Below are Python code snippets using scikit‑learn’s `PowerTransformer` to apply both Box‑Cox and Yeo‑Johnson transformations.

### 3.1 Box‑Cox Transformation Example

> **Note:** Box‑Cox requires all values to be strictly positive.

```python
import numpy as np
import pandas as pd
from sklearn.preprocessing import PowerTransformer
import matplotlib.pyplot as plt

# Create a sample dataset (all values must be > 0)
data_boxcox = pd.DataFrame({
    'Feature': [1, 2, 3, 10, 20, 30, 50, 100]
})

# Initialize PowerTransformer with method='box-cox'
pt_boxcox = PowerTransformer(method='box-cox', standardize=True)

# Apply the Box-Cox transformation
data_boxcox['BoxCox_Transformed'] = pt_boxcox.fit_transform(data_boxcox[['Feature']])

print("Box-Cox Transformation:")
print(data_boxcox)

# Plot original vs.
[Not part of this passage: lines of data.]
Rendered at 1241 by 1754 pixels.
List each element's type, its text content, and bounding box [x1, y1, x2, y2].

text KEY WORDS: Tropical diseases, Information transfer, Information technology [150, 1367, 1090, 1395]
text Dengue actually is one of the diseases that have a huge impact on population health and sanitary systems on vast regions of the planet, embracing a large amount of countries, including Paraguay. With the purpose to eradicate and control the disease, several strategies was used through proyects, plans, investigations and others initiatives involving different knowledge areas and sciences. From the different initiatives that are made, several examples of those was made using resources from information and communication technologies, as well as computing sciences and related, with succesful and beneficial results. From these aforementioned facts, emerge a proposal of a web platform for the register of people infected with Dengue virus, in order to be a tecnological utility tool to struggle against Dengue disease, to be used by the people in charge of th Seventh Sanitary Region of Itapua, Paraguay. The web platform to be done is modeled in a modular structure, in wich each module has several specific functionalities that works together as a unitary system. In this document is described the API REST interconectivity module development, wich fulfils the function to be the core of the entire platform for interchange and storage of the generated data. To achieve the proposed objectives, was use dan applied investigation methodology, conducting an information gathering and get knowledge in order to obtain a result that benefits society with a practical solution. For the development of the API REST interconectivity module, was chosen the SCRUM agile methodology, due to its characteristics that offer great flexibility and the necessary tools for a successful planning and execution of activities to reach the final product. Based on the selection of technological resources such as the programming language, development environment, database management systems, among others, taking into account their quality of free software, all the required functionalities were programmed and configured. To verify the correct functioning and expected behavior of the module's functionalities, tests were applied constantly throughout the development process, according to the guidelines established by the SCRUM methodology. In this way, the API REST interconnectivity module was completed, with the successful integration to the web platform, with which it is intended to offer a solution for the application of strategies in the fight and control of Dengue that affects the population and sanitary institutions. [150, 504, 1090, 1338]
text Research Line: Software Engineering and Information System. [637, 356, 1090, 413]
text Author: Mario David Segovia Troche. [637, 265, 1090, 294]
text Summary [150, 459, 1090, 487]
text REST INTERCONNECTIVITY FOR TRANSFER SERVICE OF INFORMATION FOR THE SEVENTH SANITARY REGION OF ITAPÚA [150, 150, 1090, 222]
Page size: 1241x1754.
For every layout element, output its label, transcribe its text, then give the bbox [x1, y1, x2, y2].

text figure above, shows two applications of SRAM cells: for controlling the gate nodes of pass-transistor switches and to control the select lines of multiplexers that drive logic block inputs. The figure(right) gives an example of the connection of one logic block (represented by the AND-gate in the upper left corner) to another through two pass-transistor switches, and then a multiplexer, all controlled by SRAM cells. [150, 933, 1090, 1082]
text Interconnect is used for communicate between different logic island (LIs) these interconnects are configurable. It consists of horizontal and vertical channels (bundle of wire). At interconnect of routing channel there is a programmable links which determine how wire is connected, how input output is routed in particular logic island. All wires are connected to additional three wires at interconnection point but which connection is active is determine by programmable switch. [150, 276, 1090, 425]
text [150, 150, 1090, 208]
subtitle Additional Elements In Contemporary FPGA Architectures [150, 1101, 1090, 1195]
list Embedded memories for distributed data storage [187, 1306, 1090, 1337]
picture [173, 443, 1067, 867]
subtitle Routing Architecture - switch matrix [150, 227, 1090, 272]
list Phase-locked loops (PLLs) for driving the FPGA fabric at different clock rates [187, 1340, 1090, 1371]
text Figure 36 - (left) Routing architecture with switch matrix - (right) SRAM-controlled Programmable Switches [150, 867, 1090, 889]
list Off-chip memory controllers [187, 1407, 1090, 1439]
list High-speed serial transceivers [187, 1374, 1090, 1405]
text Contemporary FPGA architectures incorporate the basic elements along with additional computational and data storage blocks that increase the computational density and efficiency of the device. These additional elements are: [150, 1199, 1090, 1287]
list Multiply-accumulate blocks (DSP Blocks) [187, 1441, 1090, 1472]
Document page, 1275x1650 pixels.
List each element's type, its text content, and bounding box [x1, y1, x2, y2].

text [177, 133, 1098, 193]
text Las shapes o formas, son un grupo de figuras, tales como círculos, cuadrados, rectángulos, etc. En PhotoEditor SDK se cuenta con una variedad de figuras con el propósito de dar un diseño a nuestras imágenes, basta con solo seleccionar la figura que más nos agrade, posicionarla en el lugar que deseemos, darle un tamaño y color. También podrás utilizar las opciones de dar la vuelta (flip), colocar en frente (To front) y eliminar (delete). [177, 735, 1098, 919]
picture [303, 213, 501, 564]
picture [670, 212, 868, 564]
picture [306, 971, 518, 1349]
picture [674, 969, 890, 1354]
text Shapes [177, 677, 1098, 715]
Box-Cox transformed data
plt.figure(figsize=(10, 4))
plt.subplot(1, 2, 1)
plt.plot(data_boxcox['Feature'], marker='o')
plt.title("Original Data")
plt.xlabel("Index")
plt.ylabel("Feature Value")

plt.subplot(1, 2, 2)
plt.plot(data_boxcox['BoxCox_Transformed'], marker='o', color='green')
plt.title("Box-Cox Transformed Data")
plt.xlabel("Index")
plt.ylabel("Transformed Value")
plt.tight_layout()
plt.show()
```

---

### 3.2 Yeo‑Johnson Transformation Example

> **Note:** Yeo‑Johnson can handle both positive and negative values.

```python
# Create a sample dataset with negative and positive values
data_yeojohnson = pd.DataFrame({
    'Feature': [-10, -5, -1, 0, 1, 5, 10, 20, 50]
})

# Initialize PowerTransformer with method='yeo-johnson'
pt_yeojohnson = PowerTransformer(method='yeo-johnson', standardize=True)

# Apply the Yeo-Johnson transformation
data_yeojohnson['YeoJohnson_Transformed'] = pt_yeojohnson.fit_transform(data_yeojohnson[['Feature']])

print("\nYeo-Johnson Transformation:")
print(data_yeojohnson)

# Plot original vs. Yeo-Johnson transformed data
plt.figure(figsize=(10, 4))
plt.subplot(1, 2, 1)
plt.plot(data_yeojohnson['Feature'], marker='o')
plt.title("Original Data")
plt.xlabel("Index")
plt.ylabel("Feature Value")

plt.subplot(1, 2, 2)
plt.plot(data_yeojohnson['YeoJohnson_Transformed'], marker='o', color='orange')
plt.title("Yeo-Johnson Transformed Data")
plt.xlabel("Index")
plt.ylabel("Transformed Value")
plt.tight_layout()
plt.show()
```

---

## Conclusion

Power transformations—specifically the Box‑Cox and Yeo‑Johnson transforms—are powerful tools to normalize the distribution of your data and stabilize variance. Use Box‑Cox when your data is strictly positive and Yeo‑Johnson when your data includes zero or negative values. The scikit‑learn `PowerTransformer` makes it simple to integrate these transformations into your preprocessing pipelines.